Convert the pdf to djvu with https://jwilk.net/software/pdf2djvu converter. Uncheck "antialias fonts,vectors..". It will reduce file size significantly and improve document load times.
I used the following:
gswin32c -o "%2" -dFirstPage=1 -dLastPage=1 -sDEVICE=pngalpha -r72x72 -dUseCropBox -dFitPage "%1" -dBATCH -dNOPAUSE
where %1 is the input file and %2 is the output. This can be used with LaTeX, the generated PNG has the same ratio and page size as the original PDF so the relative position of the image will not change.
Note that in Linux, you may need to use gs rather than gswin32c.
You can also set the page range and then print the pages back to PDF. The downside is that the text gets rasterized as well.
inkscape is the best solution, I quickly made this rather unoptimized batch file that does exactly that and you can play with it and change options.
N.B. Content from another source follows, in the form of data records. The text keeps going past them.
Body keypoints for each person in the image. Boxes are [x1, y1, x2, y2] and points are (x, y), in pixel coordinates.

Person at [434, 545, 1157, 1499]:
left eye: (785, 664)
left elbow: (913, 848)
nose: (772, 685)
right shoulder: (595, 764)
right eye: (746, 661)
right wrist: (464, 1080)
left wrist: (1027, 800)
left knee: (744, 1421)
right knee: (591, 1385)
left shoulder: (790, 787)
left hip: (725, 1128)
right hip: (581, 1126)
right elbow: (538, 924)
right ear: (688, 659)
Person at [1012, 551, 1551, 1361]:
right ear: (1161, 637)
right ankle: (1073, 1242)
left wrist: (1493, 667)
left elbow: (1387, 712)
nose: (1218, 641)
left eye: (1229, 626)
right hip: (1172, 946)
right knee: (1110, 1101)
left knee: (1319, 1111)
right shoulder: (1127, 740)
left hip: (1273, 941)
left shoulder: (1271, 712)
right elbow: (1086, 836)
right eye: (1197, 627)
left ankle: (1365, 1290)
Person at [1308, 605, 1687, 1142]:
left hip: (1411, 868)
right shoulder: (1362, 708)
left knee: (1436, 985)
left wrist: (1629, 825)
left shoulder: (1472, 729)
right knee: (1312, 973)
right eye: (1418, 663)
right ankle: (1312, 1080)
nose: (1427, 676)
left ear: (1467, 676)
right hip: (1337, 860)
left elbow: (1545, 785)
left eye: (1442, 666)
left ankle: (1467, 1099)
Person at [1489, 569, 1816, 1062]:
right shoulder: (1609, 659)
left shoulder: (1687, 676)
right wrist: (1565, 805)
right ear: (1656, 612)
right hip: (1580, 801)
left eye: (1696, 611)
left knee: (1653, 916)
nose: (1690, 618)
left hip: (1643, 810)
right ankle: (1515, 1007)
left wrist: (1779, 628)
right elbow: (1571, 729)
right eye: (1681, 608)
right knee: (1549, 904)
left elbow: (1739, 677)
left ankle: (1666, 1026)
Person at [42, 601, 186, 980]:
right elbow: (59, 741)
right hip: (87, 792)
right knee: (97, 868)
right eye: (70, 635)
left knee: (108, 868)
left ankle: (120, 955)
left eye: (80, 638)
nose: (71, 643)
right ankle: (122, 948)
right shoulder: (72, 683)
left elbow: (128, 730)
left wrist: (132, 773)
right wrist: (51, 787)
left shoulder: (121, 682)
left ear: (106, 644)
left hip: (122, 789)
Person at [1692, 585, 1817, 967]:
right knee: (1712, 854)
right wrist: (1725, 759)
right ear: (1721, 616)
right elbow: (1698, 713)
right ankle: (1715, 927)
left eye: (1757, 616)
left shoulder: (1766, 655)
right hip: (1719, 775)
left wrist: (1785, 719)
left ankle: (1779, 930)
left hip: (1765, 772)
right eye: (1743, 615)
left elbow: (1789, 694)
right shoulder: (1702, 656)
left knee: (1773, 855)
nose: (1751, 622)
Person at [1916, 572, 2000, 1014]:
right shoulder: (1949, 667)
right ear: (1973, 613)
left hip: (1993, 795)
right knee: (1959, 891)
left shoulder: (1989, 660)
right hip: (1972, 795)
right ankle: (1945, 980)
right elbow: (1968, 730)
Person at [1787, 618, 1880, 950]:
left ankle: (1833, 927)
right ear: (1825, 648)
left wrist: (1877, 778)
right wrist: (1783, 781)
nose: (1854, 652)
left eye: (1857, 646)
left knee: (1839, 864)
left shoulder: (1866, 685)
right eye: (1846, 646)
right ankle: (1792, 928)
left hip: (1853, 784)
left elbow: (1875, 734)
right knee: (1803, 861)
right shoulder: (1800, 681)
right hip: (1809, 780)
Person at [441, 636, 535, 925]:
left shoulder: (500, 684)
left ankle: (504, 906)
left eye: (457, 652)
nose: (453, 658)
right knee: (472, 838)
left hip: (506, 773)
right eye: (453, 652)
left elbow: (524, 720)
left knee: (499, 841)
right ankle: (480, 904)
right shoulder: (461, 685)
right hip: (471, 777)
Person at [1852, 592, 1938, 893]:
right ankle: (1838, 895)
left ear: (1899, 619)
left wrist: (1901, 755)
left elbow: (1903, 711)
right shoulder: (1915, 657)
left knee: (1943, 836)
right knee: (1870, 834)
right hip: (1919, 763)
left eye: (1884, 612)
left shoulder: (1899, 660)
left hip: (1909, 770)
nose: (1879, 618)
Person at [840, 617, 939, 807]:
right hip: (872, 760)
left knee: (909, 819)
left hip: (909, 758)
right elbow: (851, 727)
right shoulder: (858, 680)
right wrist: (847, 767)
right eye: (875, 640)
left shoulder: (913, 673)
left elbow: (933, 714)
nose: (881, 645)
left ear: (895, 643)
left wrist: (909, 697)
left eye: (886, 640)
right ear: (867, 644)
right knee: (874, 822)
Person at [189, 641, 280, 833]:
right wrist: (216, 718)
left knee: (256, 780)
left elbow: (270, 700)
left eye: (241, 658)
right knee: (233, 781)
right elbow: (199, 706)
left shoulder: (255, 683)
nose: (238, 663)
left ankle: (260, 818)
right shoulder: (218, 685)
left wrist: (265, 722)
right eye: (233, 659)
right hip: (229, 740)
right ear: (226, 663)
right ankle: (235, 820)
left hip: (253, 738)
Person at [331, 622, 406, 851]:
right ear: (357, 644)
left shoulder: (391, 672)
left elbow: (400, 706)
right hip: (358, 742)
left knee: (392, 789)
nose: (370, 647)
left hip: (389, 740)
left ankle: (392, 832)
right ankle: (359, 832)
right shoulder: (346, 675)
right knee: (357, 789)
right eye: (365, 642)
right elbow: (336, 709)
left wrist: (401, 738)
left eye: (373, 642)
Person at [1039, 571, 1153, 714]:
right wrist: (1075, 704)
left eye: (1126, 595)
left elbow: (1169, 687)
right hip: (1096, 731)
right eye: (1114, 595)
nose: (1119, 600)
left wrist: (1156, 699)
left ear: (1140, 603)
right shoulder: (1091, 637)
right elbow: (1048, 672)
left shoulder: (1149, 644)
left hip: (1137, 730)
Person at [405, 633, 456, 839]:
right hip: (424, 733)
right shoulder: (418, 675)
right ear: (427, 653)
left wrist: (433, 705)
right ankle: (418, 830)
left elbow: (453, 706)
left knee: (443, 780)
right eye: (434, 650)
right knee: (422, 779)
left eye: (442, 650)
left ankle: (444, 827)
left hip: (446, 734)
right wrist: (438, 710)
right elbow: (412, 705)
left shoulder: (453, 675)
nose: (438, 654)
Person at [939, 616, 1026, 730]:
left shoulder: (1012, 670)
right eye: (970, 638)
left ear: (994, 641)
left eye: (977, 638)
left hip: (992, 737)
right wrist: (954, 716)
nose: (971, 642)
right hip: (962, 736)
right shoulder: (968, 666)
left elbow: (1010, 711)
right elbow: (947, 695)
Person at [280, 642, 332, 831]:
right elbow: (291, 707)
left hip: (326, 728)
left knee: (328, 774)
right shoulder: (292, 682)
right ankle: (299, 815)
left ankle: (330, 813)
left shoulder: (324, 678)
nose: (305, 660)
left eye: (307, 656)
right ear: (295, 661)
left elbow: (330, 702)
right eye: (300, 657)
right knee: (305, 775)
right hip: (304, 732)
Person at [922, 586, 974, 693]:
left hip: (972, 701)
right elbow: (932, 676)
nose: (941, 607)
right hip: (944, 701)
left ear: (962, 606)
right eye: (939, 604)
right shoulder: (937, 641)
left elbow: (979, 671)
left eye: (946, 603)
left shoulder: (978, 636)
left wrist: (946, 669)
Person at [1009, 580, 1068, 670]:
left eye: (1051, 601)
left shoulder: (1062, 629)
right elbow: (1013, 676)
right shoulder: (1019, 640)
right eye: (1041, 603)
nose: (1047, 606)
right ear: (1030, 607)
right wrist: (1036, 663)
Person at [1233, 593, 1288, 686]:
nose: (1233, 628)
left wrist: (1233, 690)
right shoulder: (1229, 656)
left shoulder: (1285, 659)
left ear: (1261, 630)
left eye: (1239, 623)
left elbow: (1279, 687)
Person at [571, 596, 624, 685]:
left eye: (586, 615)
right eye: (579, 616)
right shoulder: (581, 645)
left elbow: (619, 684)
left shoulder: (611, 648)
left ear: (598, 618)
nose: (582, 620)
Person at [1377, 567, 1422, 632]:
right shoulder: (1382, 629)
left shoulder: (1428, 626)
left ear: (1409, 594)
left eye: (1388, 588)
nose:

ImageMacick convert, gs, or pdftoimages don't work as good as inkscape they either don't export the layers or export but with bad quality :
#!/bin/bash
#set -xev
ORIGINAL_FOLDER=`pwd`
JPEGS=`mktemp -d`
unzip "$1" -d "$JPEGS"
cd "$JPEGS"
# expang the pdf in pdf pages
pdftk combined_to_do.pdf burst output pg_%04d.pdf
#1) print the pdf's to pngs as they are seen with alpha, layers, transparency etc, this cannot be done by ImageMacick convert or pdftoimages
ls ./pg*.pdf | xargs -L1 -I {} inkscape {} -z --export-dpi=300 --export-area-drawing --export-png={}.png
#2) Second change to jpgs
rm *.pdf
ls ./p*.png | xargs -L1 -I {} convert {} -quality 100 -density 300 {}.jpg
#3) This to make a pdf file out of every jpg image without loss of either resolution or quality:
ls -1 ./*jpg | xargs -L1 -I {} img2pdf {} -o {}.pdf
#4) This to concatenate the pdfpages into one:
pdftk *.jpg.pdf cat output combined.pdf
#5) And last I add an OCRed text layer that doesn't change the quality of the scan in the pdfs so they can be searchable:
pypdfocr combined.pdf
cp "$JPEGS/combined_ocr.pdf" "$ORIGINAL_FOLDER/$1_ocr.pdf"
cp "$JPEGS/combined.pdf" "$ORIGINAL_FOLDER/$1.pdf"
Based on Civ Lins solution, I came up with this:
#!/usr/bin/env sh
gs -o /tmp/onlytxt.pdf -sDEVICE=pdfwrite -dFILTERVECTOR -dFILTERIMAGE $1 && \
gs -o /tmp/graphics.pdf -sDEVICE=pdfimage24 -dFILTERTEXT -r600 -dDownScaleFactor=6 $1 && \
pdftk /tmp/graphics.pdf multistamp /tmp/onlytxt.pdf output $2 && \
rm /tmp/onlytxt.pdf /tmp/graphics.pdf
(In contrast to the previous solution, it handles multipage PDFs and uses gs to directly render the rasterized image without the detour of convert.)